>>>>

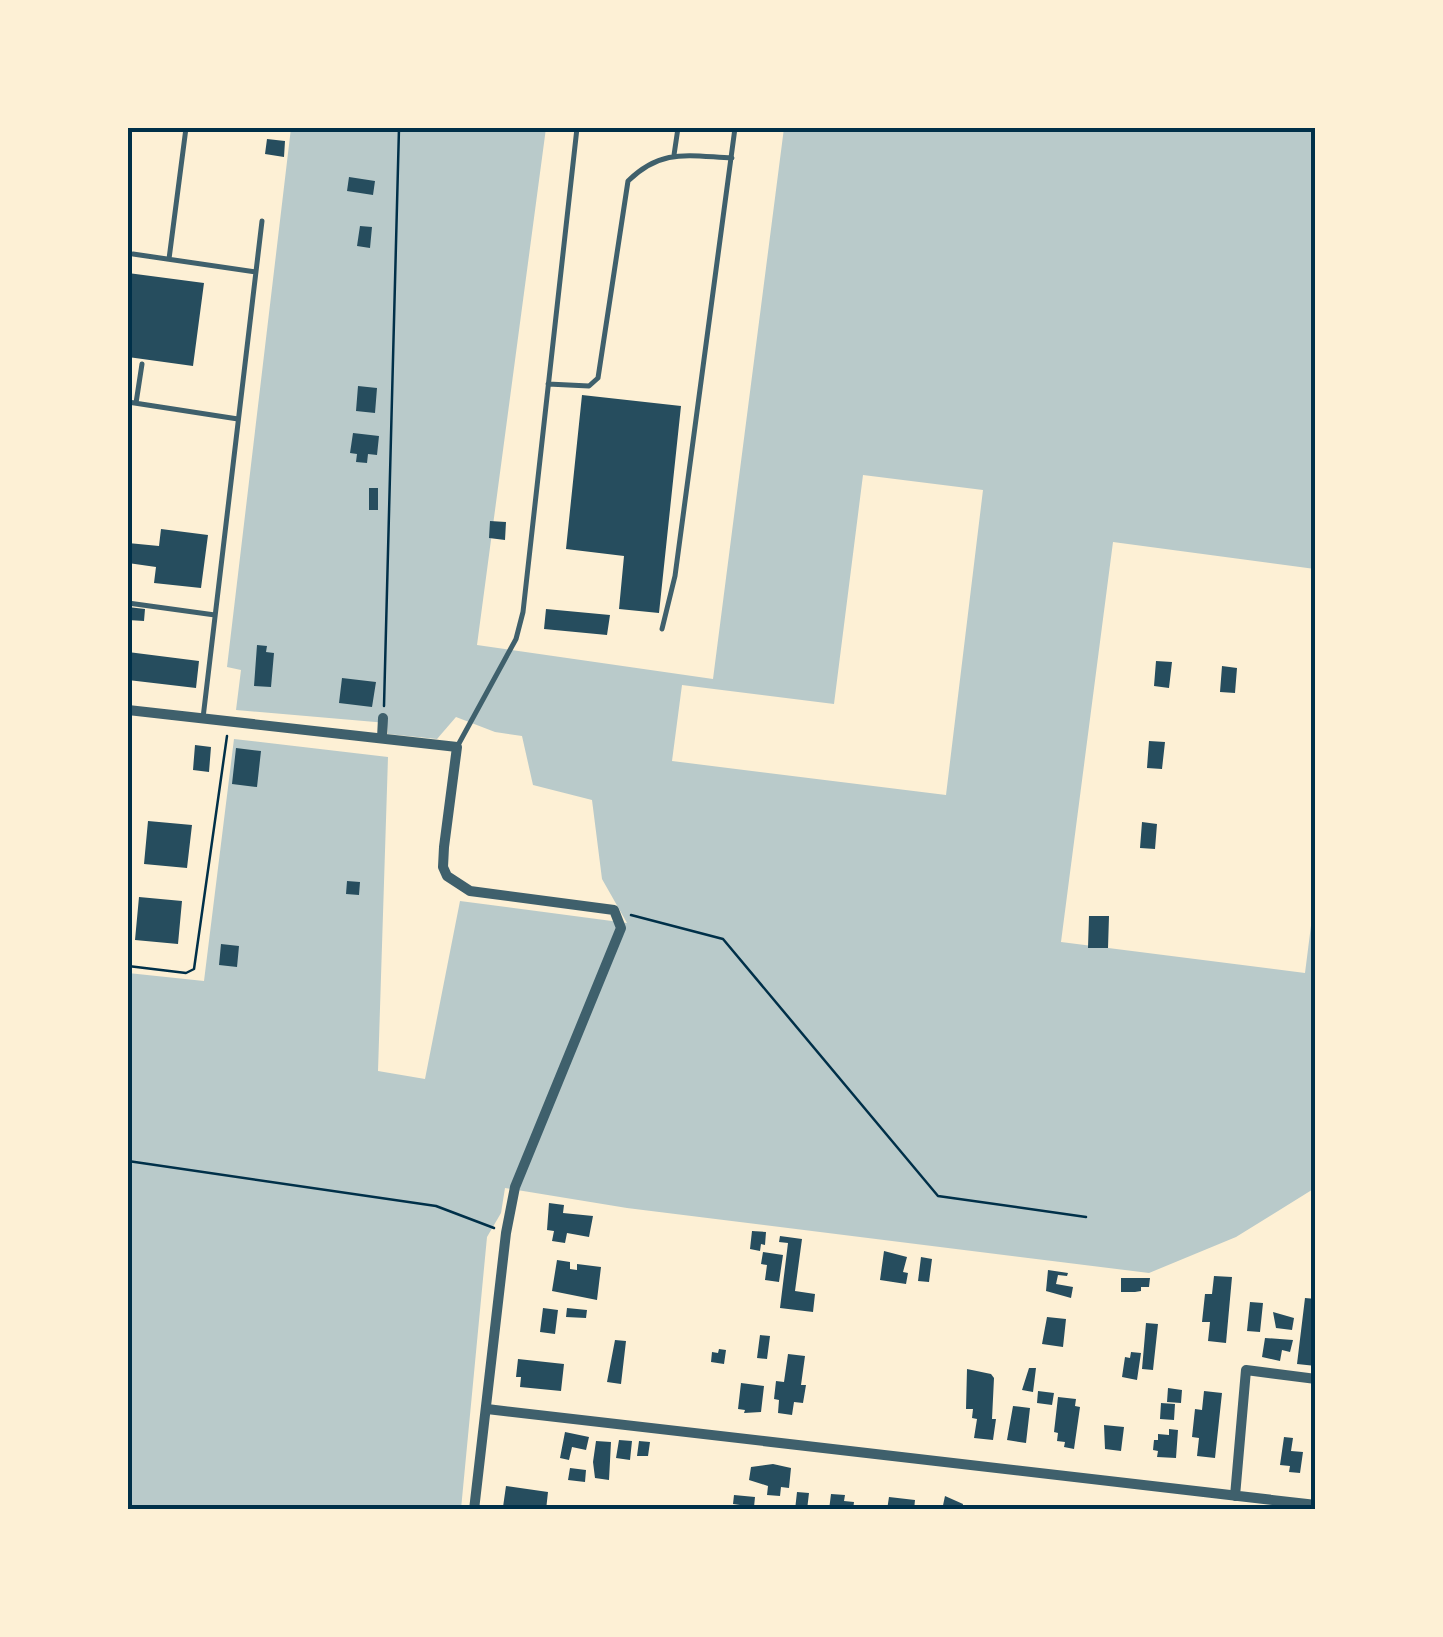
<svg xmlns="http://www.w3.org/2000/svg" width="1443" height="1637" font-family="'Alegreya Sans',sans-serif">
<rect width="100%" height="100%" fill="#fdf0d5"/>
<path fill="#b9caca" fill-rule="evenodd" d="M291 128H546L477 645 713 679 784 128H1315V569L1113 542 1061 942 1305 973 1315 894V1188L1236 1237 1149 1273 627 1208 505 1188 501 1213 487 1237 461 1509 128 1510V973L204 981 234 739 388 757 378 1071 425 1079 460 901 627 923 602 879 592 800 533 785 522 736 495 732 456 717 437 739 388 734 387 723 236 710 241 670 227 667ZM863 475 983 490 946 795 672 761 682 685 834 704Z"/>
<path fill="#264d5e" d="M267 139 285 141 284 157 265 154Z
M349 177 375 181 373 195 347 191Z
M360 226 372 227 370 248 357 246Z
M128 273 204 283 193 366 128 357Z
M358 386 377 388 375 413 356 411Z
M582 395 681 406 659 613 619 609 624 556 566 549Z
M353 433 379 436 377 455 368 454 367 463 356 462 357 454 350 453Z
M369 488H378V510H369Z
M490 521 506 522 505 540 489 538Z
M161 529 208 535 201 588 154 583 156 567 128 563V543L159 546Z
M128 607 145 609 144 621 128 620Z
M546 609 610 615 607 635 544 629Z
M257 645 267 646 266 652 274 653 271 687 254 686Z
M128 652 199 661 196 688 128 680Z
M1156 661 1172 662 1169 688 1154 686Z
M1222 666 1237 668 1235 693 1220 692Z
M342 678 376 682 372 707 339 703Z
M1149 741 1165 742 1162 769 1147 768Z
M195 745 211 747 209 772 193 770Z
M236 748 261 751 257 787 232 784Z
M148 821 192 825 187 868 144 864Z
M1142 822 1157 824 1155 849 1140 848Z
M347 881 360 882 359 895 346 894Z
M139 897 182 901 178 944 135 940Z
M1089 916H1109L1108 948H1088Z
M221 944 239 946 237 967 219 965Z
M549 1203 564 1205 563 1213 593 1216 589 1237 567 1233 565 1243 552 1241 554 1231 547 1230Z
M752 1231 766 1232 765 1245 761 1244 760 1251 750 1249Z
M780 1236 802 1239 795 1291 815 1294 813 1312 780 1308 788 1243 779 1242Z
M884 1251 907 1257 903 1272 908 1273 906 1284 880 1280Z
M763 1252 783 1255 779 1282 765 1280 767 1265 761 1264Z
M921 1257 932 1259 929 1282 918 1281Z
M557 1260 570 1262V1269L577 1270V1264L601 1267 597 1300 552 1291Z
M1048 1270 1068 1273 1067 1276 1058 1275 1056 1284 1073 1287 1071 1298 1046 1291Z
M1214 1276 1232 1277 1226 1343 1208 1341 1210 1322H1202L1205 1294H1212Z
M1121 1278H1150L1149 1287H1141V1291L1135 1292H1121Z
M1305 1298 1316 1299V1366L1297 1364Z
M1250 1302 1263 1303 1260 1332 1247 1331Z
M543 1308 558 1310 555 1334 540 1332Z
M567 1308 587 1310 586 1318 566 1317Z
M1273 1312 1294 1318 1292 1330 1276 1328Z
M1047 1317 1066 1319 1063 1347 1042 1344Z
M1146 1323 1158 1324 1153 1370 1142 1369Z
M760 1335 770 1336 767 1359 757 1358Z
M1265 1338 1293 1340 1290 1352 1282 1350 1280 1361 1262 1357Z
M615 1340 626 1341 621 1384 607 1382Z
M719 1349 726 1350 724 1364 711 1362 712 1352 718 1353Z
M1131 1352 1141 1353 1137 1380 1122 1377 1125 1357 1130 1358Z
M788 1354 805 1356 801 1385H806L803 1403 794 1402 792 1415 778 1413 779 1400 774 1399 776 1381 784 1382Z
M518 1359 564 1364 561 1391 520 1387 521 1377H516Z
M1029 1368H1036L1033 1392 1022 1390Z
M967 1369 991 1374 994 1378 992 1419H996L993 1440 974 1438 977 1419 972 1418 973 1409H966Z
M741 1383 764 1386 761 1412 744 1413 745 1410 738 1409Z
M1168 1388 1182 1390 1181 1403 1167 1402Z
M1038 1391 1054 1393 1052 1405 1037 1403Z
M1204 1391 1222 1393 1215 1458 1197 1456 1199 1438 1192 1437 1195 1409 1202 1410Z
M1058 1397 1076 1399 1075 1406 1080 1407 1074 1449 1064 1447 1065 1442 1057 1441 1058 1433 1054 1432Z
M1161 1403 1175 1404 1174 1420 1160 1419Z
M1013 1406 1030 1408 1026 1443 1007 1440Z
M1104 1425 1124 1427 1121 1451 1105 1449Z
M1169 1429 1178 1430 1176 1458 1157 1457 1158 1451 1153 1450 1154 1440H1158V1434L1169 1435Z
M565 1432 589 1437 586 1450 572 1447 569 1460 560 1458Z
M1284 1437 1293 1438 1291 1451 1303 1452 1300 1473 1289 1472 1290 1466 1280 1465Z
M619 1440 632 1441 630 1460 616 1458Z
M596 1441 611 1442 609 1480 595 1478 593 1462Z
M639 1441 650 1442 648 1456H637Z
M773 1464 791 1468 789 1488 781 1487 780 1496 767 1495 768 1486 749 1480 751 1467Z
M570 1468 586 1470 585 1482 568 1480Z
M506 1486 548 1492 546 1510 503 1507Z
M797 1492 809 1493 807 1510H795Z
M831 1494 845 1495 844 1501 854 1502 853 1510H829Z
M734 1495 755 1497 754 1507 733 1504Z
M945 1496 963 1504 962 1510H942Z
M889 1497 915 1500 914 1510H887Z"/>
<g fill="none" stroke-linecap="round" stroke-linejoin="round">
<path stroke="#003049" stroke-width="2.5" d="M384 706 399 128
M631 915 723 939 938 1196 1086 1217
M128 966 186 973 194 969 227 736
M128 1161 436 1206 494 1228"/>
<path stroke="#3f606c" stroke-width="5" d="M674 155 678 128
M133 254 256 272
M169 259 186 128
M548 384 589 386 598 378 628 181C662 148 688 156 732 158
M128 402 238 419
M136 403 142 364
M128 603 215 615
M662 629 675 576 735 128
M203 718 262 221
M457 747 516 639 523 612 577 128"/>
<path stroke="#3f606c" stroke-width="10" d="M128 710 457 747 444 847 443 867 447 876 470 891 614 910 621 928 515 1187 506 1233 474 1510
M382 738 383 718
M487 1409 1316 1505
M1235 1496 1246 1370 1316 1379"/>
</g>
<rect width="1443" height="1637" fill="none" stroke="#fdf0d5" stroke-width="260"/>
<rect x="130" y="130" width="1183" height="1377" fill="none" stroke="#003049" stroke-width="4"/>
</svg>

<<<<

§ Aim of the exercise: Copy the records exactly, minus any pictures.

§ Answer section:
<svg xmlns="http://www.w3.org/2000/svg" width="1443" height="1637" font-family="'Alegreya Sans',sans-serif">
<rect width="100%" height="100%" fill="#fdf0d5"/>
<path fill="#b9caca" fill-rule="evenodd" d="M291 128H546L477 645 713 679 784 128H1315V569L1113 542 1061 942 1305 973 1315 894V1188L1236 1237 1149 1273 627 1208 505 1188 501 1213 487 1237 461 1509 128 1510V973L204 981 234 739 388 757 378 1071 425 1079 460 901 627 923 602 879 592 800 533 785 522 736 495 732 456 717 437 739 388 734 387 723 236 710 241 670 227 667ZM863 475 983 490 946 795 672 761 682 685 834 704Z"/>
<path fill="#264d5e" d="M267 139 285 141 284 157 265 154Z
M349 177 375 181 373 195 347 191Z
M360 226 372 227 370 248 357 246Z
M128 273 204 283 193 366 128 357Z
M358 386 377 388 375 413 356 411Z
M582 395 681 406 659 613 619 609 624 556 566 549Z
M353 433 379 436 377 455 368 454 367 463 356 462 357 454 350 453Z
M369 488H378V510H369Z
M490 521 506 522 505 540 489 538Z
M161 529 208 535 201 588 154 583 156 567 128 563V543L159 546Z
M128 607 145 609 144 621 128 620Z
M546 609 610 615 607 635 544 629Z
M257 645 267 646 266 652 274 653 271 687 254 686Z
M128 652 199 661 196 688 128 680Z
M1156 661 1172 662 1169 688 1154 686Z
M1222 666 1237 668 1235 693 1220 692Z
M342 678 376 682 372 707 339 703Z
M1149 741 1165 742 1162 769 1147 768Z
M195 745 211 747 209 772 193 770Z
M236 748 261 751 257 787 232 784Z
M148 821 192 825 187 868 144 864Z
M1142 822 1157 824 1155 849 1140 848Z
M347 881 360 882 359 895 346 894Z
M139 897 182 901 178 944 135 940Z
M1089 916H1109L1108 948H1088Z
M221 944 239 946 237 967 219 965Z
M549 1203 564 1205 563 1213 593 1216 589 1237 567 1233 565 1243 552 1241 554 1231 547 1230Z
M752 1231 766 1232 765 1245 761 1244 760 1251 750 1249Z
M780 1236 802 1239 795 1291 815 1294 813 1312 780 1308 788 1243 779 1242Z
M884 1251 907 1257 903 1272 908 1273 906 1284 880 1280Z
M763 1252 783 1255 779 1282 765 1280 767 1265 761 1264Z
M921 1257 932 1259 929 1282 918 1281Z
M557 1260 570 1262V1269L577 1270V1264L601 1267 597 1300 552 1291Z
M1048 1270 1068 1273 1067 1276 1058 1275 1056 1284 1073 1287 1071 1298 1046 1291Z
M1214 1276 1232 1277 1226 1343 1208 1341 1210 1322H1202L1205 1294H1212Z
M1121 1278H1150L1149 1287H1141V1291L1135 1292H1121Z
M1305 1298 1316 1299V1366L1297 1364Z
M1250 1302 1263 1303 1260 1332 1247 1331Z
M543 1308 558 1310 555 1334 540 1332Z
M567 1308 587 1310 586 1318 566 1317Z
M1273 1312 1294 1318 1292 1330 1276 1328Z
M1047 1317 1066 1319 1063 1347 1042 1344Z
M1146 1323 1158 1324 1153 1370 1142 1369Z
M760 1335 770 1336 767 1359 757 1358Z
M1265 1338 1293 1340 1290 1352 1282 1350 1280 1361 1262 1357Z
M615 1340 626 1341 621 1384 607 1382Z
M719 1349 726 1350 724 1364 711 1362 712 1352 718 1353Z
M1131 1352 1141 1353 1137 1380 1122 1377 1125 1357 1130 1358Z
M788 1354 805 1356 801 1385H806L803 1403 794 1402 792 1415 778 1413 779 1400 774 1399 776 1381 784 1382Z
M518 1359 564 1364 561 1391 520 1387 521 1377H516Z
M1029 1368H1036L1033 1392 1022 1390Z
M967 1369 991 1374 994 1378 992 1419H996L993 1440 974 1438 977 1419 972 1418 973 1409H966Z
M741 1383 764 1386 761 1412 744 1413 745 1410 738 1409Z
M1168 1388 1182 1390 1181 1403 1167 1402Z
M1038 1391 1054 1393 1052 1405 1037 1403Z
M1204 1391 1222 1393 1215 1458 1197 1456 1199 1438 1192 1437 1195 1409 1202 1410Z
M1058 1397 1076 1399 1075 1406 1080 1407 1074 1449 1064 1447 1065 1442 1057 1441 1058 1433 1054 1432Z
M1161 1403 1175 1404 1174 1420 1160 1419Z
M1013 1406 1030 1408 1026 1443 1007 1440Z
M1104 1425 1124 1427 1121 1451 1105 1449Z
M1169 1429 1178 1430 1176 1458 1157 1457 1158 1451 1153 1450 1154 1440H1158V1434L1169 1435Z
M565 1432 589 1437 586 1450 572 1447 569 1460 560 1458Z
M1284 1437 1293 1438 1291 1451 1303 1452 1300 1473 1289 1472 1290 1466 1280 1465Z
M619 1440 632 1441 630 1460 616 1458Z
M596 1441 611 1442 609 1480 595 1478 593 1462Z
M639 1441 650 1442 648 1456H637Z
M773 1464 791 1468 789 1488 781 1487 780 1496 767 1495 768 1486 749 1480 751 1467Z
M570 1468 586 1470 585 1482 568 1480Z
M506 1486 548 1492 546 1510 503 1507Z
M797 1492 809 1493 807 1510H795Z
M831 1494 845 1495 844 1501 854 1502 853 1510H829Z
M734 1495 755 1497 754 1507 733 1504Z
M945 1496 963 1504 962 1510H942Z
M889 1497 915 1500 914 1510H887Z"/>
<g fill="none" stroke-linecap="round" stroke-linejoin="round">
<path stroke="#003049" stroke-width="2.5" d="M384 706 399 128
M631 915 723 939 938 1196 1086 1217
M128 966 186 973 194 969 227 736
M128 1161 436 1206 494 1228"/>
<path stroke="#3f606c" stroke-width="5" d="M674 155 678 128
M133 254 256 272
M169 259 186 128
M548 384 589 386 598 378 628 181C662 148 688 156 732 158
M128 402 238 419
M136 403 142 364
M128 603 215 615
M662 629 675 576 735 128
M203 718 262 221
M457 747 516 639 523 612 577 128"/>
<path stroke="#3f606c" stroke-width="10" d="M128 710 457 747 444 847 443 867 447 876 470 891 614 910 621 928 515 1187 506 1233 474 1510
M382 738 383 718
M487 1409 1316 1505
M1235 1496 1246 1370 1316 1379"/>
</g>
<rect width="1443" height="1637" fill="none" stroke="#fdf0d5" stroke-width="260"/>
<rect x="130" y="130" width="1183" height="1377" fill="none" stroke="#003049" stroke-width="4"/>
</svg>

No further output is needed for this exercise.